#### TASK PROMPT:
Please retype the records below exactly, leaving out any pictures.

(Dataset entries)
========================================
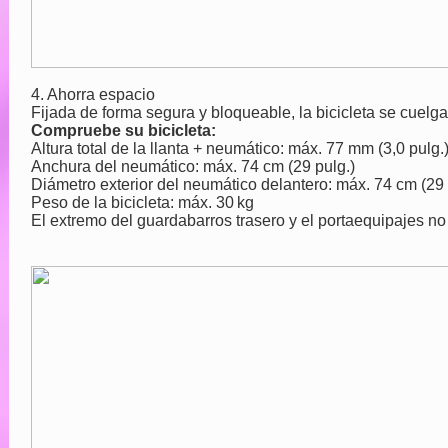
4. Ahorra espacio
Fijada de forma segura y bloqueable, la bicicleta se cuelga
Compruebe su bicicleta:
Altura total de la llanta + neumático: máx. 77 mm (3,0 pulg.
Anchura del neumático: máx. 74 cm (29 pulg.)
Diámetro exterior del neumático delantero: máx. 74 cm (29 
Peso de la bicicleta: máx. 30 kg
El extremo del guardabarros trasero y el portaequipajes no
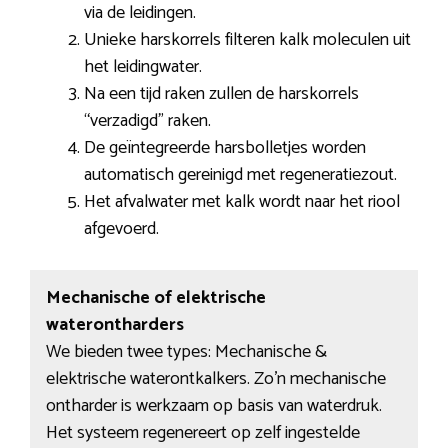
via de leidingen.
Unieke harskorrels filteren kalk moleculen uit
het leidingwater.
Na een tijd raken zullen de harskorrels
“verzadigd” raken.
De geïntegreerde harsbolletjes worden
automatisch gereinigd met regeneratiezout.
Het afvalwater met kalk wordt naar het riool
afgevoerd.
Mechanische of elektrische
waterontharders
We bieden twee types: Mechanische &
elektrische waterontkalkers. Zo’n mechanische
ontharder is werkzaam op basis van waterdruk.
Het systeem regenereert op zelf ingestelde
========================================
#### WRITTEN RESPONSE:
4. Ahorra espacio
Fijada de forma segura y bloqueable, la bicicleta se cuelga
Compruebe su bicicleta:
Altura total de la llanta + neumático: máx. 77 mm (3,0 pulg.
Anchura del neumático: máx. 74 cm (29 pulg.)
Diámetro exterior del neumático delantero: máx. 74 cm (29 
Peso de la bicicleta: máx. 30 kg
El extremo del guardabarros trasero y el portaequipajes no
via de leidingen.
Unieke harskorrels filteren kalk moleculen uit
het leidingwater.
Na een tijd raken zullen de harskorrels
“verzadigd” raken.
De geïntegreerde harsbolletjes worden
automatisch gereinigd met regeneratiezout.
Het afvalwater met kalk wordt naar het riool
afgevoerd.
Mechanische of elektrische
waterontharders
We bieden twee types: Mechanische &
elektrische waterontkalkers. Zo’n mechanische
ontharder is werkzaam op basis van waterdruk.
Het systeem regenereert op zelf ingestelde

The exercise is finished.